FIGURE 3:

Histone tail acetylation leads to loss of nuclear rigidity. (A) CBB staining showing abundance of major nuclear components, including linker and core histones, for untreated control and TSA-treated cells. (B, C) Western blot analyses showing hyperacetylation of histone H3 and H4 tails in TSA-treated nuclei (B; asterisk) and abundance of key chromatin assembly factors (C; no treatment data correspond to the right-most lane in Figure 1Q; see Supplementary Figure S4B for full-size scan of blots). (D) Representative images of DAPI-staining in untreated control (left; reproduced from Figure 1F) and TSA-treated (right) nuclei. (E) Bright-field images of a TSA-treated nucleus exposed to 5 mM Mg²⁺ buffer and stretched at indicated force magnitudes. Marks are as in Figure 1. (F) Force–deformation plots obtained for nuclei treated with TSA (orange circles, n = 16) and those treated with TSA and HaeIII (green diamonds, n = 20). Individual measurements (dark and light gray lines, respectively) were pooled for 0.5-µm bins and averaged (bars represent SD).
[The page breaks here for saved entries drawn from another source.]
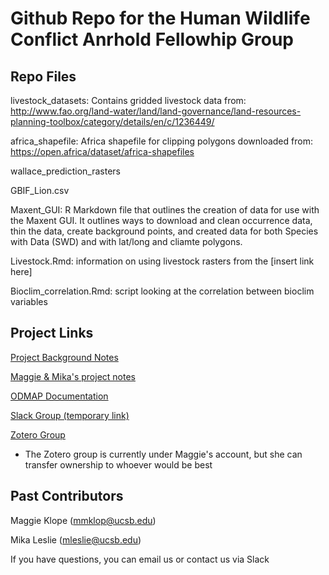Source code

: # Github Repo for the Human Wildlife Conflict Anrhold Fellowhip Group

## Repo Files

livestock_datasets: Contains gridded livestock data from: http://www.fao.org/land-water/land/land-governance/land-resources-planning-toolbox/category/details/en/c/1236449/

africa_shapefile: Africa shapefile for clipping polygons downloaded from: https://open.africa/dataset/africa-shapefiles

wallace_prediction_rasters

GBIF_Lion.csv

Maxent_GUI: R Markdown file that outlines the creation of data for use with the Maxent GUI.  It outlines ways to download and clean occurrence data, thin the data, create background points, and created data for both Species with Data (SWD) and with lat/long and cliamte polygons.

Livestock.Rmd: information on using livestock rasters from the [insert link here]

Bioclim_correlation.Rmd: script looking at the correlation between bioclim variables

## Project Links
[Project Background Notes](https://docs.google.com/document/d/1ra-ZNB6CdaiyI0D5DSjjCjhgxTDMzOY4mdLgj1ppPa4/edit?usp=sharing)

[Maggie & Mika's project notes](https://docs.google.com/document/d/1WfQUMGLqzDge0QEOsIzXXzvaXOcKKox7SyCAX3pT8Zk/edit?usp=sharing)

[ODMAP Documentation](https://docs.google.com/document/d/1gNyrZiQGowUutnNfpfpKjwi6gAXWLaEiY1dPHGPFJ_M/edit?usp=sharing)

[Slack Group (temporary link)](https://join.slack.com/t/arnhold-fellows/shared_invite/zt-w24b68p0-h5gKsgLXt80Ioorgf5jI4w)

[Zotero Group](https://www.zotero.org/groups/4371798/arnhold-hwc)

- The Zotero group is currently under Maggie's account, but she can transfer ownership to whoever would be best

## Past Contributors

Maggie Klope (mmklop@ucsb.edu)

Mika Leslie (mleslie@ucsb.edu)

If you have questions, you can email us or contact us via Slack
Slopes are 18.7 and 19.0, respectively (black solid lines; R² > 0.92). The broken line shows the region of predominant viscous deformation. (G) Summary of nuclear rigidity measurements of untreated control (red; corresponding to data in Figure 1O), TSA-treated (orange), and TSA/HaeIII-treated (green) nuclei. **p < 0.001, ***p < 0.0001 (Student’s t test). Scale bars, 5 µm.